Measure for Measure

Jonathan Clements  |  August 12, 2017

THIS BULL MARKET is more than eight years old, U.S. stocks are undoubtedly expensive and there’s even talk of war. Tempted to sell? Problem is, there was also ample reason to be worried three years ago and yet here we are, with shares both higher and more richly valued.

What to do? I fall back on my standard advice: Forget trying to forecast the market’s short-term direction and instead focus on taking the right amount of risk. That brings me to two quick-and-easy ways to analyze your portfolio.

First, think about your current split between stocks and more conservative investments. But when you add up your conservative investments, include all future savings. This allows you to factor your human capital—your income-earning ability—into your asset allocation.

Let’s say you’re age 45 and plan to retire in 20 years, at age 65. You have $300,000 saved, with $240,000 in stocks and $60,000 in bonds and cash investments—a mix of 80% stocks and 20% conservative investments.

But let’s also assume your annual salary is $100,000 and you save 10%, or $10,000, each year toward retirement. At $10,000 a year for 20 years, that’s $200,000 that is effectively in cash and still to be invested. Factor in that $200,000 of future cash, and your portfolio is 48% stocks and 52% conservative investments.

To be sure, there is a risk you’ll never collect that future cash because you lose your job or earn less you than you had hoped. Those with weaker job security or widely fluctuating incomes might adjust for that risk by trimming their estimate of future savings by, say, 20% or 25%.

Even with a haircut like that, it can be comforting to factor future savings into your asset allocation—assuming you have many years of savings ahead of you. Indeed, if you’re in that camp, a stock market decline is a potential bonanza, because you’ll be able to scoop up shares at bargain prices.

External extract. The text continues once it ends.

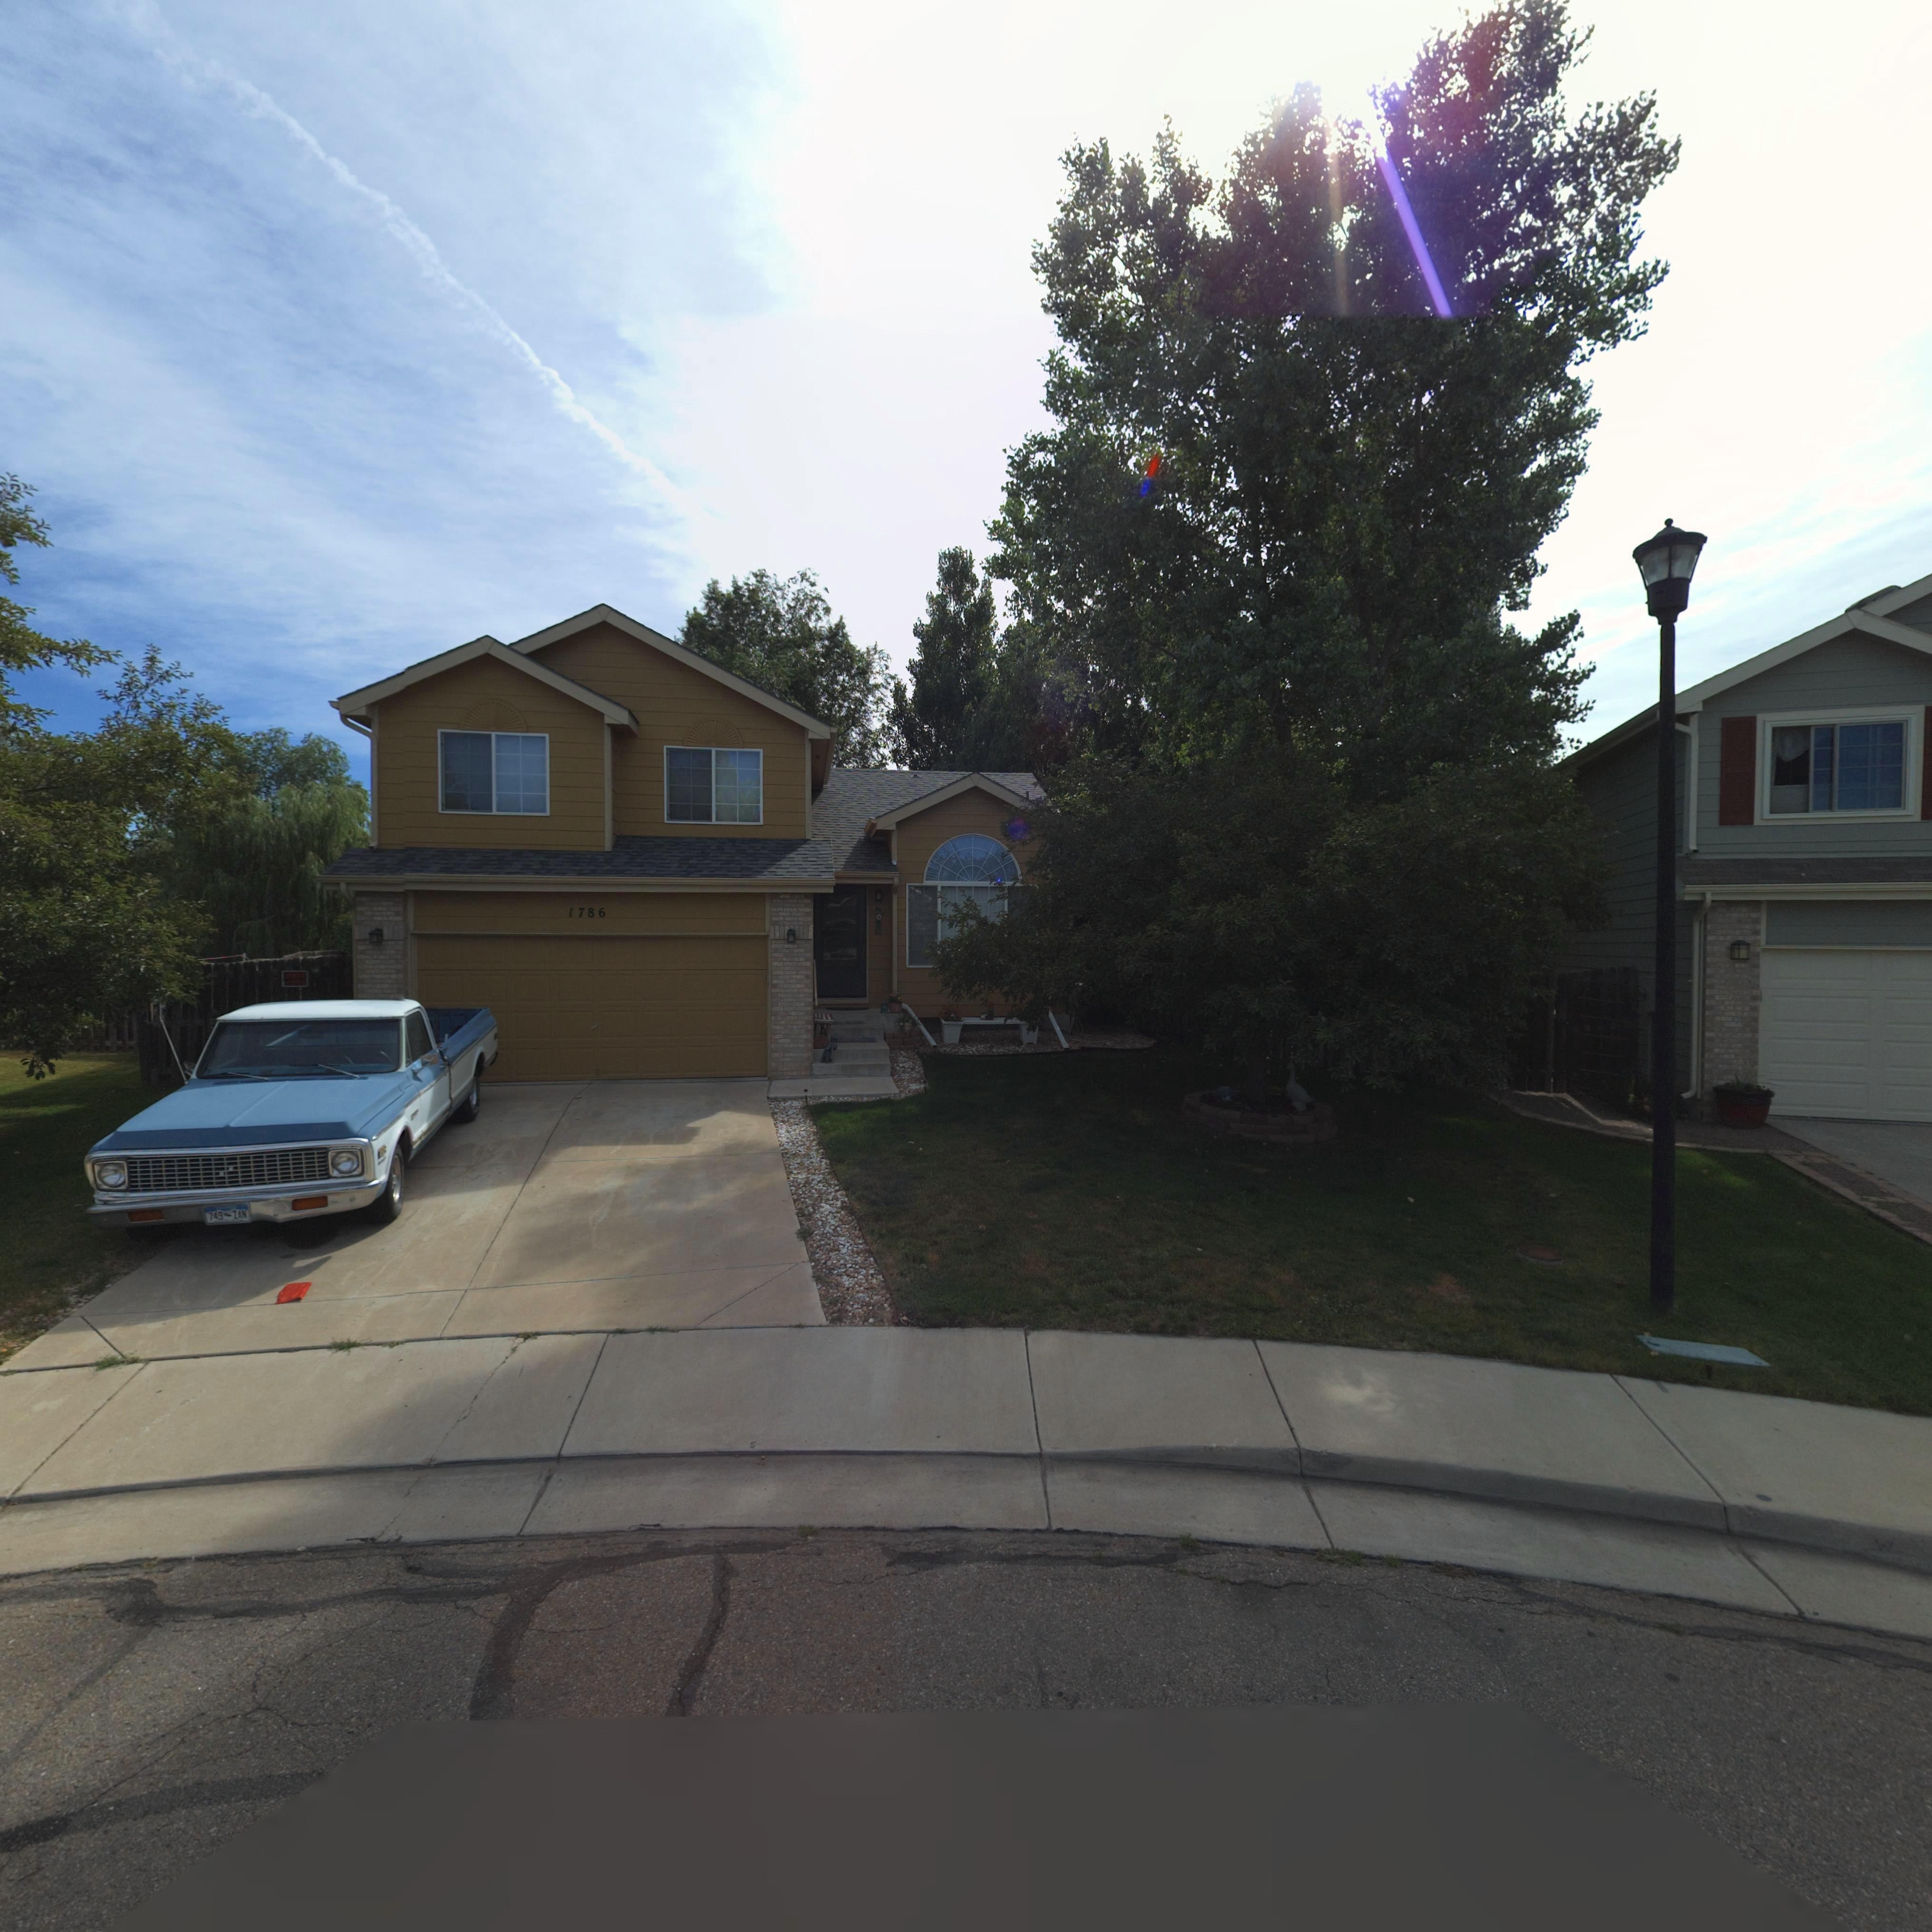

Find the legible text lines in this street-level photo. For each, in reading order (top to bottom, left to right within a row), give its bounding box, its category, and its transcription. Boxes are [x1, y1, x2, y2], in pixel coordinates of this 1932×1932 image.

[568, 906, 606, 918] StreetNumber: 1786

But this formulation isn’t so comforting for those of us who are retired or close to it, because we have little or no future savings. Yes, we could take advantage of a market decline by rebalancing into stocks or even overweighting them if valuations seemed especially compelling. But let’s be realistic: Only the bravest retirees will be that aggressive.

What does all this mean for your portfolio? Here’s a possible rule of thumb: You never want more than 60% of your portfolio in stocks—with your portfolio defined as its current value plus future savings.

No future savings? You should have a maximum 60% in stocks. Just entered the work world? Even if your hold 100% stocks, your current investments plus future savings might be at less than 10% stocks. This highlights how irrational it is for young adults to worry about a market decline. In fact, you could likely hold a 100% stock portfolio into your early 40s and still be below 60% stocks, once you figure in future savings.

Is 60% the right benchmark for you? Here’s a gut check: my second quick-and-easy way to analyze your portfolio’s risk level. Pick a value for your portfolio, below which you wouldn’t want it to fall. Let’s say you currently have $600,000 saved and you’d be distraught if your nest egg dropped more than $100,000, to below $500,000. Experts in behavioral finance say that we get far more pain from losses than pleasure from gains. This is your chance to put a number on just how much financial pain you’re willing to endure.

Now, imagine stocks fell 35%. True, we’ve already seen two market declines of roughly 50% in the current century. But historically, 50% declines have been relatively rare. If you look at times when U.S. stocks have tumbled 20% or more—the standard definition of a bear market—the average decline has been around 35%.

To avoid a loss greater than $100,000 during a 35% stock market decline, you would want to limit your stock holdings to $286,000, or 48% of your $600,000 portfolio.

Want to try this with your own portfolio? This math is easy enough: Just figure out the maximum dollar loss you’re willing to suffer and then divide that number by 0.35. Not only will that tell you the amount you should have in stocks, but also it’ll get you mentally prepared, should it turn out that bad times do indeed lie ahead.